ANNAPOLIS, Md. - Harold "Gator" Hoskins left high school as a quarterback. He wanted to come to Marshall University as a wide receiver. His head coach saw in him a potential safety. But he's leaving the Thundering Herd as one of the best tight ends in program history.
It was a roundabout route the senior took to find his niche on Marshall's roster, but he grew into it - literally and figuratively - quite well. He used the skills that made him so dangerous in his previous positions and melded that with a body befitting his current one to become one of the most prolific scoring threats in college football and the best scoring tight end in Marshall history.
Hoskins caps his record-setting career today when the Herd faces Maryland in the Military Bowl at Navy-Marine Corps Memorial Stadium (2:30 p.m., ESPN), and he gets one more chance to climb even higher in Marshall's annals.

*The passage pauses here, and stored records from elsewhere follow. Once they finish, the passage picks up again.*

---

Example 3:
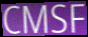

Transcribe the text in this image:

CMSF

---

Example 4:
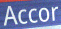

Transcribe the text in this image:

Accor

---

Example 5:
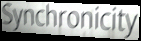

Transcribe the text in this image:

SynchronicityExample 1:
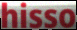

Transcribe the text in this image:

hisso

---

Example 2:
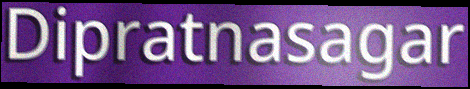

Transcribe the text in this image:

Dipratnasagar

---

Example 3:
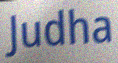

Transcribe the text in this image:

Judha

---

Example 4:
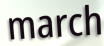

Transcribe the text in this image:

march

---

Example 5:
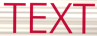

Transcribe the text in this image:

TEXT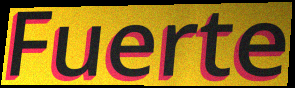
Fuerte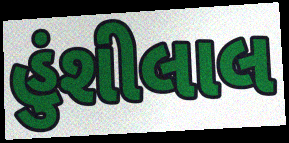
હુંશીલાલ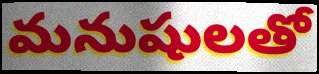
మనుషులతో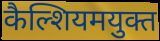
कैल्शियमयुक्त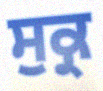
ਸੁਕ੍ਰ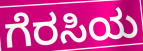
ಗೆರಸಿಯ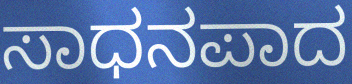
ಸಾಧನಪಾದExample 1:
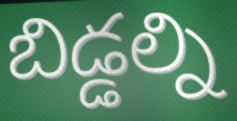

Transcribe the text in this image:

బిడ్డల్ని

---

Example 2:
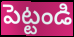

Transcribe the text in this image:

పెట్టండి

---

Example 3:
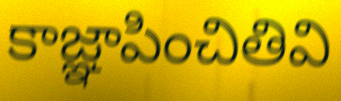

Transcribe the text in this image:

కాజ్ఞాపించితివి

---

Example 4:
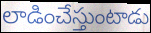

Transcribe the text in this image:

లాడించేస్తుంటాడు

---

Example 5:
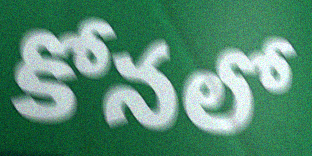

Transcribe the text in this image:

కోనలోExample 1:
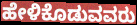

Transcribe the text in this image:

ಹೇಳಿಕೊಡುವವರು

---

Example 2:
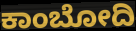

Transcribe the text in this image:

ಕಾಂಬೋದಿ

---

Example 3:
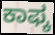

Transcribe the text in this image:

ಕಾಫ್ಕ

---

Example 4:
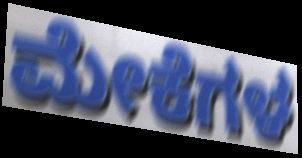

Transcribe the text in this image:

ಮೇಕೆಗಳ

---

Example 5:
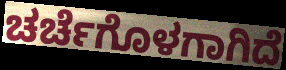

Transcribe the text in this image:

ಚರ್ಚೆಗೊಳಗಾಗಿದೆ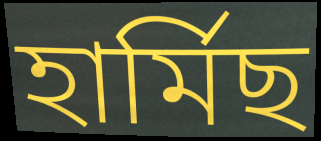
হাৰ্মিছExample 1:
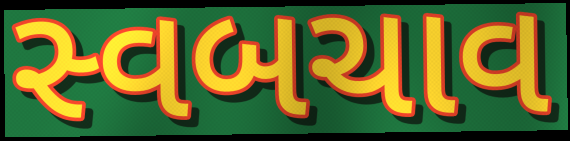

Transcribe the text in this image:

સ્વબચાવ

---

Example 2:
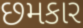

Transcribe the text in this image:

છમકાર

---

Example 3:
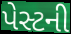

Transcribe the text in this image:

પેસ્ટની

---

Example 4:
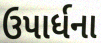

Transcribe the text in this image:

ઉપાર્ધના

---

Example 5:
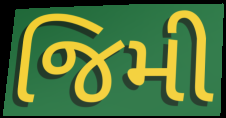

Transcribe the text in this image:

જિમી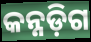
କନ୍ନଡ଼ିଗ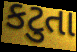
કટુતા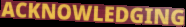
ACKNOWLEDGINGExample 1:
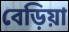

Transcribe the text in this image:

বেড়িয়া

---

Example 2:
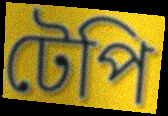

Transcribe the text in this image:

টেপি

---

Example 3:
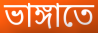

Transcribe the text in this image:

ভাঙ্গাতে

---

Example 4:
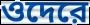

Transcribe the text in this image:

ওদেরে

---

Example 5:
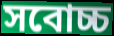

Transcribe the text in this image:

সবোচ্চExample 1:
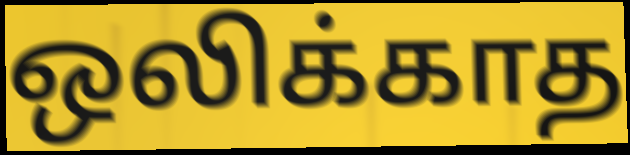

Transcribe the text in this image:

ஒலிக்காத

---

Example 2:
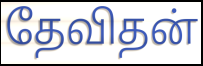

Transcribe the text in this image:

தேவிதன்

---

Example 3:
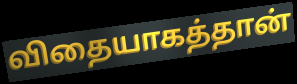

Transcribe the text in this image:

விதையாகத்தான்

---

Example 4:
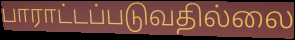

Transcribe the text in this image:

பாராட்டப்படுவதில்லை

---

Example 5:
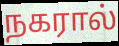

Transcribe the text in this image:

நகரால்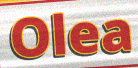
Olea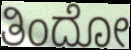
ತಿಂದೋ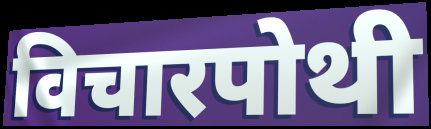
विचारपोथी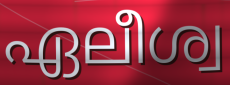
ഏലീശ്വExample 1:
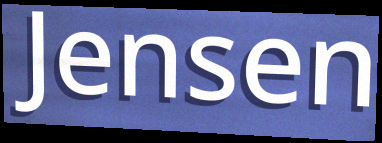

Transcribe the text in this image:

Jensen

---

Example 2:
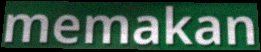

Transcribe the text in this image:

memakan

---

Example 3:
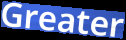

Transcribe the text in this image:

Greater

Hoskins showed a knack for scoring production at Eastside High in Gainesville, Fla., though it was from under center. He was a quarterback in the team's wing-T offense and accounted for 20 touchdowns as a senior, 10 passing and 10 rushing. Hoskins figured he could use his athleticism to help the Herd score, too, except by catching passes rather than tossing them.
"When I first got here, I told the coaches I wanted to play receiver," he said. "So I'm thinking, hey, I'm going to be a receiver. I'm going to come in, contribute, play a little bit my freshman year and if not, redshirt. I'd just help the team out the best way I could at receiver. I wasn't expecting to be a tight end."
Marshall's coaches weren't exactly expecting it either. Coach Doc Holliday looked at Hoskins and figured he could become a safety. Offensive coordinator Bill Legg said he had the frame that, if he started out as a safety, he could bulk up and become a linebacker. But Hoskins started out at receiver, a short-lived stint once he did start bulking up.
"All of a sudden, he walks in here and he's 225," Legg said. "And we were like, huh, this guy would make a great H-back and become a great tight end as we move forward."
Hoskins admits that he didn't realize the potential he had at tight end. His coaches realized it for him. Wide receivers normally tip the scales at something smaller than 225, so transforming into a tight end became necessary. But that transformation was more than physical. Quarterbacks are taught to avoid contact. Tight ends are taught to embrace it.
Now Hoskins had to learn what football was like with a hand in the dirt.
"That part was changing a mindset," Hoskins said. "I wasn't used to that before. You're getting touched every play and you have to be physical up front. It was just something I had to get my mind prepared for and get the mindset to be tough and be a go-getter."
It was a tackling drill during Hoskins' freshman year that gave him an idea that he could flourish at this foreign position. He had a defensive end bearing down on him during that drill and, when that end popped him, he wondered if this new role would fit him. On the next go-round, when he got the better of that end, he figured he was all right.
Legg also convinced Hoskins that this job was for him by referencing past players with similar stories. Dustin Keller, a tight end and Mackey Award semifinalist during Legg's time on Purdue's staff, was the prime example. Keller, Legg said, entered college as a 207-pound receiver, took a redshirt, then grew to 225 pounds. He finished his career at 242 pounds, was named second-team all-Big Ten in 2007 and was a first-round pick of the New York Jets in 2008.
"I'm sure he wasn't overly ecstatic when we first moved him, just like Keller wasn't overly ecstatic when we first moved him," Legg said. "And I can name numbers and numbers of players I remember sitting in my office and crying because, 'I want to stay at this position. I don't want to play that position.'
"But at the end of the day," he continued, "what's best for the kid is what's best for the team. And what was best for Gator was to move to tight end because it eventually it was going to be best for the team."